▶ _Your objective_: Reproduce all of the data that follows, character for character.

===== Exercise inputs

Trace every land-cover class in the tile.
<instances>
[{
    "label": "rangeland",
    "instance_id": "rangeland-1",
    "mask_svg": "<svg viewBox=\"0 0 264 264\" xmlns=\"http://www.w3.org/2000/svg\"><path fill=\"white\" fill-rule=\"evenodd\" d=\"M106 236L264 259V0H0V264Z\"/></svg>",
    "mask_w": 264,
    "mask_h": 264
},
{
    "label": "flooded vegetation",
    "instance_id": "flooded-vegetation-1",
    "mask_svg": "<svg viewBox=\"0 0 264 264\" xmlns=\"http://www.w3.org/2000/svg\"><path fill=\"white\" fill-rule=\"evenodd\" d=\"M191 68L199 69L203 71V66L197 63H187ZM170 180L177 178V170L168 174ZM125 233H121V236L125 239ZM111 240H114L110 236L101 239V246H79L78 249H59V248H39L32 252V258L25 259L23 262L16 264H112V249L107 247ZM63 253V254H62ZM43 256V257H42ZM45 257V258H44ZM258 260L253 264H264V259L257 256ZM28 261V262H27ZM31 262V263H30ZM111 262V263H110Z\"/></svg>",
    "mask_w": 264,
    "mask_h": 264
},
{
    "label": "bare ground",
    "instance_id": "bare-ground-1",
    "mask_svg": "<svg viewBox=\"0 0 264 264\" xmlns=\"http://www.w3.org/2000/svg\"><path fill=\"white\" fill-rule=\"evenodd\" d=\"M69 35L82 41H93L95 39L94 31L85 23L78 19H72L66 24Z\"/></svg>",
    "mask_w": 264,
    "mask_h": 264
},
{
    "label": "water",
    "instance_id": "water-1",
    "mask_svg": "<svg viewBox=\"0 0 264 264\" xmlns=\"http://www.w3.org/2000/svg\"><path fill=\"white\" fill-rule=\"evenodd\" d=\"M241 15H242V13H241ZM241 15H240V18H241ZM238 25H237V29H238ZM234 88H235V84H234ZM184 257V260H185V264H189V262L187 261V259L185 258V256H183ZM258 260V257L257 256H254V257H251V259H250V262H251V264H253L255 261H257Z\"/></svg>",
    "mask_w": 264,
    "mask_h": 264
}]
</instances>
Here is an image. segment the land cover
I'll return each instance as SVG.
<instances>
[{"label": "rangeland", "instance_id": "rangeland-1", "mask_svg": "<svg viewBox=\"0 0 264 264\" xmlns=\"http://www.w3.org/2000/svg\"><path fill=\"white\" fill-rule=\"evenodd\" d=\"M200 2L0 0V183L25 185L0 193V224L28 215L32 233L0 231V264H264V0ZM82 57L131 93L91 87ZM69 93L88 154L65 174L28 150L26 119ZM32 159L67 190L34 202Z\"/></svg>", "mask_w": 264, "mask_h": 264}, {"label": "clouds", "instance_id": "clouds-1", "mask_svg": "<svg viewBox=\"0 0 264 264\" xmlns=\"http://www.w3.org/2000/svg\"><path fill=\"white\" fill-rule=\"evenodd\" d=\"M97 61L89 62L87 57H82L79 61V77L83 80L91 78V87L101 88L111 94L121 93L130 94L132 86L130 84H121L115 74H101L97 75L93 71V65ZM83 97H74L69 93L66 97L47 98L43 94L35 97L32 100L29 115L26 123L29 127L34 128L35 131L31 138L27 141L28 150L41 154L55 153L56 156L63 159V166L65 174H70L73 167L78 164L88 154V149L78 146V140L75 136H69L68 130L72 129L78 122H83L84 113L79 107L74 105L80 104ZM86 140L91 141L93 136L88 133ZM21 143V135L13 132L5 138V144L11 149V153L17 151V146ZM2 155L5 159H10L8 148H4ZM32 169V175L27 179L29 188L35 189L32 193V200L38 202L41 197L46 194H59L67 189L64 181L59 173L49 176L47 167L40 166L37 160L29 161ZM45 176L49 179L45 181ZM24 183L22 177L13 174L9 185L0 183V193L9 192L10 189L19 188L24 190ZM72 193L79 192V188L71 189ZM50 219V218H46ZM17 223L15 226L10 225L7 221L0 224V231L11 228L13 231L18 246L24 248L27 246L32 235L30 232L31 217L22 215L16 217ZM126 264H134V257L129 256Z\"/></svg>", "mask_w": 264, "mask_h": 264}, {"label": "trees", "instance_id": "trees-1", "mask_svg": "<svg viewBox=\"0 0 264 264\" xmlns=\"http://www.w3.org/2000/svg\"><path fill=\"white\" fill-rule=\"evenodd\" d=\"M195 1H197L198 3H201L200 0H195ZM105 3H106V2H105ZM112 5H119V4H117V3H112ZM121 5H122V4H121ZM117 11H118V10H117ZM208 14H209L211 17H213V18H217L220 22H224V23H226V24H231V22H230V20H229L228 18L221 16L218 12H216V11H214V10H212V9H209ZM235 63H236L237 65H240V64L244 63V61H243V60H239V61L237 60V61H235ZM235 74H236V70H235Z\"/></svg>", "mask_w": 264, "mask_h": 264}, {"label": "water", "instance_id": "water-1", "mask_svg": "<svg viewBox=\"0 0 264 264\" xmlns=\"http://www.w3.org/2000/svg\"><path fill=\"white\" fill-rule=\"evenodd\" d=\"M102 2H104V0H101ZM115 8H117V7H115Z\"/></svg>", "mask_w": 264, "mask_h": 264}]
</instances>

==========

▶ _Solved exercise_:
Trace every land-cover class in the tile.
<instances>
[{
    "label": "rangeland",
    "instance_id": "rangeland-1",
    "mask_svg": "<svg viewBox=\"0 0 264 264\" xmlns=\"http://www.w3.org/2000/svg\"><path fill=\"white\" fill-rule=\"evenodd\" d=\"M106 236L264 259V0H0V264Z\"/></svg>",
    "mask_w": 264,
    "mask_h": 264
},
{
    "label": "flooded vegetation",
    "instance_id": "flooded-vegetation-1",
    "mask_svg": "<svg viewBox=\"0 0 264 264\" xmlns=\"http://www.w3.org/2000/svg\"><path fill=\"white\" fill-rule=\"evenodd\" d=\"M191 68L199 69L203 71V66L197 63H187ZM170 180L177 178V170L168 174ZM125 233H121V236L125 239ZM111 240H114L110 236L101 239V246H79L78 249H59V248H39L32 252V258L25 259L23 262L16 264H112V249L107 247ZM63 253V254H62ZM43 256V257H42ZM45 257V258H44ZM258 260L253 264H264V259L257 256ZM28 261V262H27ZM31 262V263H30ZM111 262V263H110Z\"/></svg>",
    "mask_w": 264,
    "mask_h": 264
},
{
    "label": "bare ground",
    "instance_id": "bare-ground-1",
    "mask_svg": "<svg viewBox=\"0 0 264 264\" xmlns=\"http://www.w3.org/2000/svg\"><path fill=\"white\" fill-rule=\"evenodd\" d=\"M69 35L82 41H93L95 39L94 31L85 23L78 19H72L66 24Z\"/></svg>",
    "mask_w": 264,
    "mask_h": 264
},
{
    "label": "water",
    "instance_id": "water-1",
    "mask_svg": "<svg viewBox=\"0 0 264 264\" xmlns=\"http://www.w3.org/2000/svg\"><path fill=\"white\" fill-rule=\"evenodd\" d=\"M241 15H242V13H241ZM241 15H240V18H241ZM238 25H237V29H238ZM234 88H235V84H234ZM184 257V260H185V264H189V262L187 261V259L185 258V256H183ZM258 260V257L257 256H254V257H251V259H250V262H251V264H253L255 261H257Z\"/></svg>",
    "mask_w": 264,
    "mask_h": 264
}]
</instances>
Here is an image. segment the land cover
I'll return each instance as SVG.
<instances>
[{"label": "rangeland", "instance_id": "rangeland-1", "mask_svg": "<svg viewBox=\"0 0 264 264\" xmlns=\"http://www.w3.org/2000/svg\"><path fill=\"white\" fill-rule=\"evenodd\" d=\"M200 2L0 0V183L25 185L0 193V224L28 215L32 233L0 231V264H264V0ZM82 57L131 93L91 87ZM69 93L88 154L65 174L28 150L26 119ZM32 159L67 190L34 202Z\"/></svg>", "mask_w": 264, "mask_h": 264}, {"label": "clouds", "instance_id": "clouds-1", "mask_svg": "<svg viewBox=\"0 0 264 264\" xmlns=\"http://www.w3.org/2000/svg\"><path fill=\"white\" fill-rule=\"evenodd\" d=\"M97 61L89 62L87 57H82L79 61V77L83 80L91 78V87L101 88L111 94L121 93L130 94L132 86L130 84H121L115 74H101L97 75L93 71V65ZM83 97H74L69 93L66 97L47 98L43 94L35 97L32 100L29 115L26 123L29 127L34 128L35 131L31 138L27 141L28 150L41 154L55 153L56 156L63 159V166L65 174H70L73 167L78 164L88 154V149L78 146V140L75 136H69L68 130L72 129L78 122H83L84 113L79 107L74 105L80 104ZM86 140L91 141L93 136L88 133ZM21 143V135L13 132L5 138V144L11 149V153L17 151V146ZM2 155L5 159H10L8 148H4ZM32 169V175L27 179L29 188L35 189L32 193V200L38 202L41 197L46 194H59L67 189L64 181L59 173L49 176L47 167L40 166L37 160L29 161ZM45 176L49 179L45 181ZM24 183L22 177L13 174L9 185L0 183V193L9 192L10 189L19 188L24 190ZM72 193L79 192V188L71 189ZM50 219V218H46ZM17 223L15 226L10 225L7 221L0 224V231L11 228L13 231L18 246L24 248L27 246L32 235L30 232L31 217L22 215L16 217ZM126 264H134V257L129 256Z\"/></svg>", "mask_w": 264, "mask_h": 264}, {"label": "trees", "instance_id": "trees-1", "mask_svg": "<svg viewBox=\"0 0 264 264\" xmlns=\"http://www.w3.org/2000/svg\"><path fill=\"white\" fill-rule=\"evenodd\" d=\"M195 1H197L198 3H201L200 0H195ZM105 3H106V2H105ZM112 5H119V4H117V3H112ZM121 5H122V4H121ZM117 11H118V10H117ZM208 14H209L211 17H213V18H217L220 22H224V23H226V24H231V22H230V20H229L228 18L221 16L218 12H216V11H214V10H212V9H209ZM235 63H236L237 65H240V64L244 63V61H243V60H239V61L237 60V61H235ZM235 74H236V70H235Z\"/></svg>", "mask_w": 264, "mask_h": 264}, {"label": "water", "instance_id": "water-1", "mask_svg": "<svg viewBox=\"0 0 264 264\" xmlns=\"http://www.w3.org/2000/svg\"><path fill=\"white\" fill-rule=\"evenodd\" d=\"M102 2H104V0H101ZM115 8H117V7H115Z\"/></svg>", "mask_w": 264, "mask_h": 264}]
</instances>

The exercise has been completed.